Component List
IC 1, IC 2, IC 3 & IC 5 ..... LT1007 Linear Technologies
IC 4, IC 6, IC 7, IC 8, IC 9, IC 10 & IC 11 ..... NTE857M NTE Electronics Inc.
Note: The original design used the following device numbers instead of the NTE857M. I substituted using the 857M as it is readily available locally off the self.
IC 5 ..... OP27, IC 6 .....TL072, IC 7.....TL072, IC 8 ..... TL081, IC 9 ..... TL072, IC 10 ..... TL072 & IC 11 ..... TL081.
Resistors are 1/4 watt
R 1 & R 7 ..... 100 K
R2 ..... 3.9 K
R5, R6, R12, R13, R14, R15, R21, R22, R28, R29, R34, R35, R40, R41, R46, R47, R52, R53, R58, R59, R64 & R65 ..... 100 Ohm.
Note: The 100 Ohm resistors listed above are for decoupling devices from the rail supply.
R3 ..... 200K Linear Taper Trim Pot ..... Circuit board mount.
R8, R9, R10 & R11 ..... 560 K for 60 Hz. Notch Filter. Use 680 K for 50 Hz.
R 16 ..... 100 K Linear Taper Trim Pot. Notch filter adjust. Circuit board mount.
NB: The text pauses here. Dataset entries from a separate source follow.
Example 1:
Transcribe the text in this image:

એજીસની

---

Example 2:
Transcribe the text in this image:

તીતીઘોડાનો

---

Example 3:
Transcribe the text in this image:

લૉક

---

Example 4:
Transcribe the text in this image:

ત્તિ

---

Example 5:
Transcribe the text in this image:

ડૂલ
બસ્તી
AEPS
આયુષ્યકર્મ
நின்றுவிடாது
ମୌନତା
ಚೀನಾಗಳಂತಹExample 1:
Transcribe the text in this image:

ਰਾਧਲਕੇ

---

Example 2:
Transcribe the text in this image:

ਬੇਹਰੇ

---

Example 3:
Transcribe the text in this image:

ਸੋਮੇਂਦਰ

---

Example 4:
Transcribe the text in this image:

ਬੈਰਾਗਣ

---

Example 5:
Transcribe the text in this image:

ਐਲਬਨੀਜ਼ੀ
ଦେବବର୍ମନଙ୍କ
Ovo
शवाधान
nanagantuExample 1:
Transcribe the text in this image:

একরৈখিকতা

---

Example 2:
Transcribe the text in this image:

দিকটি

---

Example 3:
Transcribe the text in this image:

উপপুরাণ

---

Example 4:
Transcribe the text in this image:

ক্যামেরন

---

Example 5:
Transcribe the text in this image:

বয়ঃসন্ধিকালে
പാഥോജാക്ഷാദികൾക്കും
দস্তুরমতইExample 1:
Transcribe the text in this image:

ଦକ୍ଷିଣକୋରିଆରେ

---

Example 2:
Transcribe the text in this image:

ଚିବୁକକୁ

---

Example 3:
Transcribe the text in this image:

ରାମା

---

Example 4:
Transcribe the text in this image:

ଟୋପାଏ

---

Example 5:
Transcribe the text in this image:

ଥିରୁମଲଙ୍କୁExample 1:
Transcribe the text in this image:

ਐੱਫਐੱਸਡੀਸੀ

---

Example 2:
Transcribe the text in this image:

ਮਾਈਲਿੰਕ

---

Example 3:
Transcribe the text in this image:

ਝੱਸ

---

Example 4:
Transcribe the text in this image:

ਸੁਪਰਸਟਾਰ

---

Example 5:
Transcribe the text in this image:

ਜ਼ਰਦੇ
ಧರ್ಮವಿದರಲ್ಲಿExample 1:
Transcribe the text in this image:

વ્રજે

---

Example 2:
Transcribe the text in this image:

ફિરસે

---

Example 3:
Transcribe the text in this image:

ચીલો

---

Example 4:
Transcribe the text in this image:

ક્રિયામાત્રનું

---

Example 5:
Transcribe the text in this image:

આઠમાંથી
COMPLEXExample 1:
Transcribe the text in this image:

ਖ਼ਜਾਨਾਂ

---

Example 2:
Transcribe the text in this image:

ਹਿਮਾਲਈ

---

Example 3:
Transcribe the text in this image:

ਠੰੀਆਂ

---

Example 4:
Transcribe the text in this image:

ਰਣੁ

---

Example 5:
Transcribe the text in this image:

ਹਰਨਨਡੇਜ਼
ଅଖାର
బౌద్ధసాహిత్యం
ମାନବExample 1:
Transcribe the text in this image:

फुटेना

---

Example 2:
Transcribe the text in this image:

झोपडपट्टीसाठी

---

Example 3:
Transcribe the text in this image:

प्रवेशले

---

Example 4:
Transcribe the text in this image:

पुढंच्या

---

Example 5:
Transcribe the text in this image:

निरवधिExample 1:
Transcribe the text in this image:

R4 & R27 ..... 10 K Linear Taper Trim Pots. Circuit board mount. Note: These two pots are used for DC null adjustment. They are an option but it's advisable to incorporate them into the circuit where large changes in temperature occurs. They are not used by me and I have not observed any degradation in performance.
R17, R18, R30, R31, R36, R37, R42, R43, R48, R49, R54, R55, R60 & R61 ..... 7.5 K
R19, R32, R38, R44, R50, R56 & R62 ..... 39 K.
R23 & R25 ..... 10 K. Note: R24 was deleted and therefore does not exist in the list.
R26 ..... 220 K.
R33, R20 & R51 ..... 2.2 K.
R39 & R57 ..... 18 K.
R45 ..... 51 K.
R63 ..... 50 K Linear Taper Trim Pot. Circuit board mount. Note: R63 may be a fixed resistor but I found it necessary to make it adjustable to aid in matching my laptop mic. input impedance.
Capacitors
C1 & C2 ..... .001 UF Multi Layer Ceramic.
C3, C4, C9, C10, C11, C12, C15, C16, C18, C19, C22, C23, C26, C27, C30, C31, C34, C35, C38, C39, C42 & C43 ..... 2.2 UF Tantalum. Note: Do not use electrolytic as a substitute. I have found tantalums superior. These capacitors are used for supply rail decoupling. Make sure you use the proper polarity when installing! Remember this circuit is powered by + and - 12 VDC including a ground.
C 17..... 330PF.
C5, C6, C7 & C8 ..... 4700 PF Multi Layer Ceramic or Equivalent.
C13, C14, C20, C21, C24, C25, C28, C29, C32, C33, C36, C37, C40 & C41 ..... 2.2 UF Multi Layer Ceramic. These capacitors determine the bandpass of your receiver! Note: A value of 2.2 UF creates a bandwidth of approximately 0 Hz. to 18 Hz. with a cutoff frequency beginning at 12 Hz. I use this value as my main interest only lies with the first Schumann Resonance at 7.83 Hz. To increase the bandpass simply change all values of the above capacitors accordingly. Example: Using a value of .33 UF a bandpass of approximately 0 Hz. to 50 Hz. will be achieved enabling observation of all Schumann Resonances.
Final Comments
I use the above Preamp / Signal Conditioner in the field. It is powered by 12 VDC Deep Cycle lead acid batteries. Two are needed to create the + - 12VDC with a ground to feed the Op-Amp Rail Supply. This system may also be used if 120 VAC is available with a well filtered and Regulated DC Power Supply. In the field I have found two 12 VDC batteries rated at 7 AH will last extremely long. How long is hard to say as I have never depleted them between charges.